◆ **Gespeicherte Einträge**

--

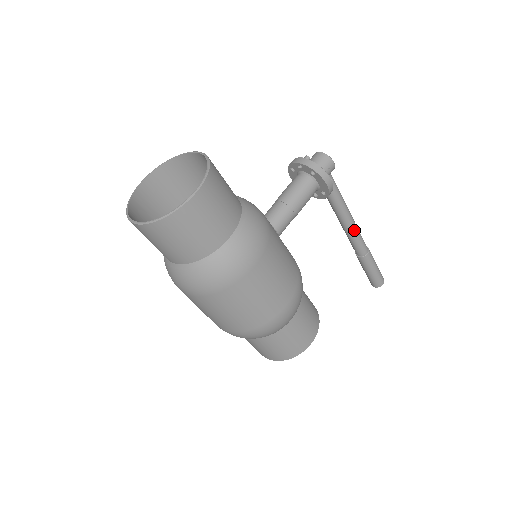
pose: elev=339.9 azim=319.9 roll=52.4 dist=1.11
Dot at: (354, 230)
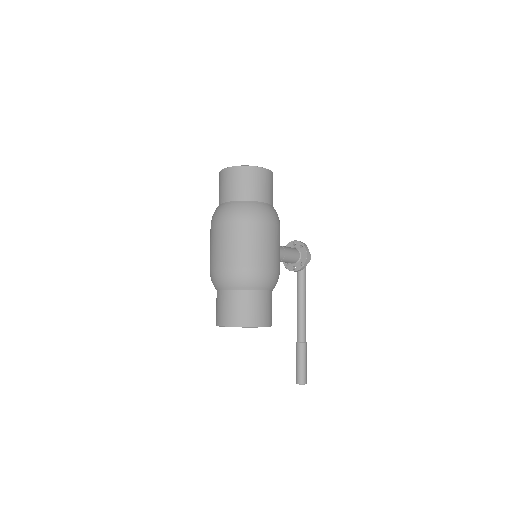
Dot at: (304, 314)
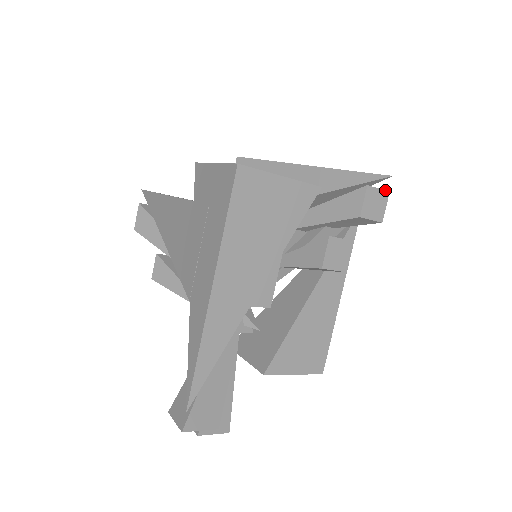
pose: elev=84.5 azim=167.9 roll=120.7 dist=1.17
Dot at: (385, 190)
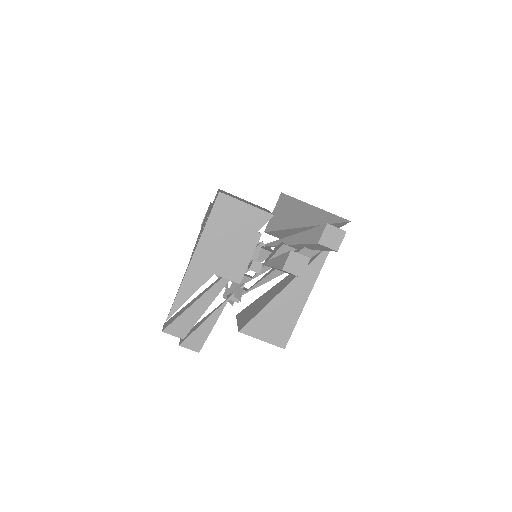
Dot at: (343, 230)
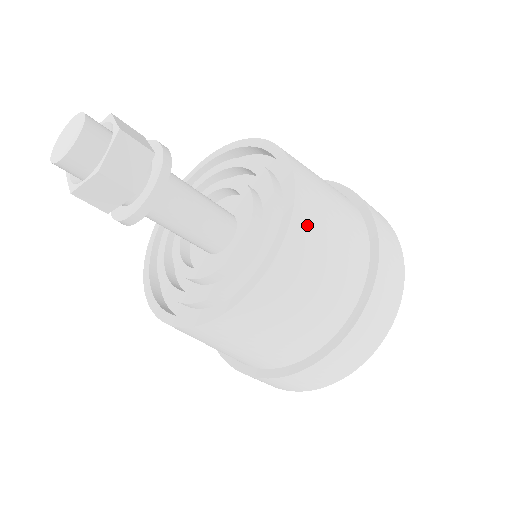
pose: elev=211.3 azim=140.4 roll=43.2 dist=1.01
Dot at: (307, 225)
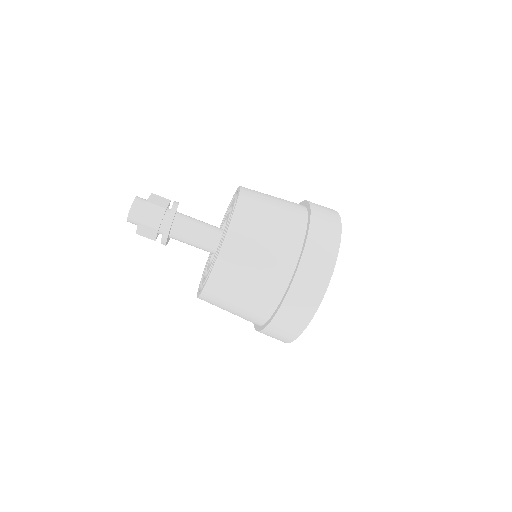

--

◆ **AUFGABENSTELLUNG**
Benenne in der gesamten Liste oben jedes „pose“ in „Kamera“ um und gib die Liste sonst unverändert wieder. Lass die Bilder in der Antwort weg.

◆ **LÖSUNG**
Kamera: elev=339.9 azim=319.9 roll=52.4 dist=1.11
Dot at: (354, 230)
Dot at: (304, 314)
Kamera: elev=84.5 azim=167.9 roll=120.7 dist=1.17
Dot at: (385, 190)
Dot at: (343, 230)
Kamera: elev=211.3 azim=140.4 roll=43.2 dist=1.01
Dot at: (307, 225)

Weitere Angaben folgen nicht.